Facing Mount Kenya is the most obvious. Kenyatta is inventing the Kikuyu as he describes them, deliberatly writing a people into being, trying to persuade diverse families and villages that they are all part of the same people even though many of them might never have thought of themselves as Agikuyu, or if they did they looked on it as a language identity, not a political identity. And at the same time trying to pull off the apparently contradictory trick of laying the ground for Kenyan nation-building which over-rides the "tribal" system (though the more self-defined Agikuyu there were in Kenya, the wider the boundaries of the group, the more potential supporters Kenyatta had)

"Deliberatly writing a people into being"? That's a cool phrase! There's a lot of it about. Is there a word for it - one word to name the literary side of ethnogenesis, the rhetorical and mythical aspect of the definition of a new ethnic group? I could call it "ethnopoesis" I thought. I like that. Its a pun as well.

Ands then I searched for the word on Google. And there are twenty-one hits. Aaaaaaaaaaaaargh! I am beaten to it!

And what's more, there is already a disagreement about what the word means.There is at least one site that uses the word to mean the study of folk poetry.

And what's even more, nearly all of them that use it in the sense I wanted to seem to be written by die-hard brain-dead bigoted American neocons who are making stupid comparisons between Arabs today and the "barbarians" who invaded the Roman Empire. Apparently 9/11 is our equivalent of the sack of Rome in 410, and the Arabs and Muslims are the new barbarians. That way they get to compare themselves to St. Augustine. Prats.

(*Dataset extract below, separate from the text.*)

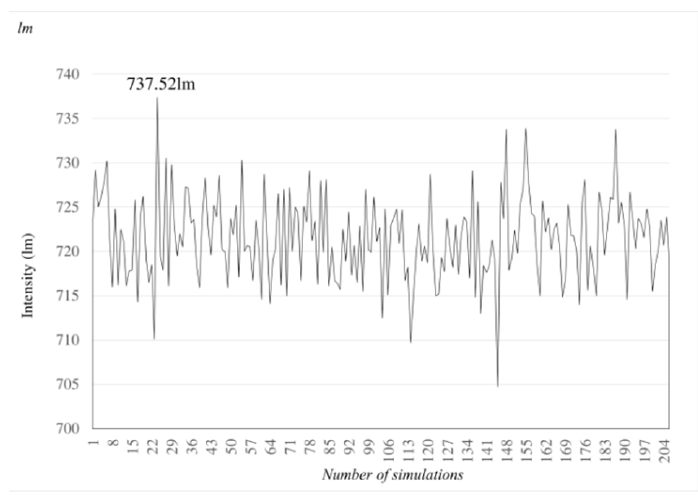
Figure 19. Recorded data of intensity sensor versus running cycles.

And they seem to think that its new and trendy to realise that the Goths who sacked Rome or the Vandals who took Carthage were not necessarily entirely the biological descendents of the "tribes" who had entered the empire a couple of generations earlier, just as they were not necessarily entirely the biological descendents of the Baltic shore kingdoms a few centuries before that. It wasn't a case of self-sufficient little hordes wandering around the Empire so much as of groups which merged and split, lost members and recruited new members, that re-defined themselves in all sorts of ways. That the Goths at least were a lot more Roman than some people made out. That Jordanes and Gregory of Tours might have been making some of it up - or at least reporting self-serving myths. That some political forces among both the barbarians and the Romans found it useful to stress the distinction between the groups.

Well. What a novelty. No-one ever though of that one before did they?

Someone should hit those neocons over the head with a Naomi Mitchison novel.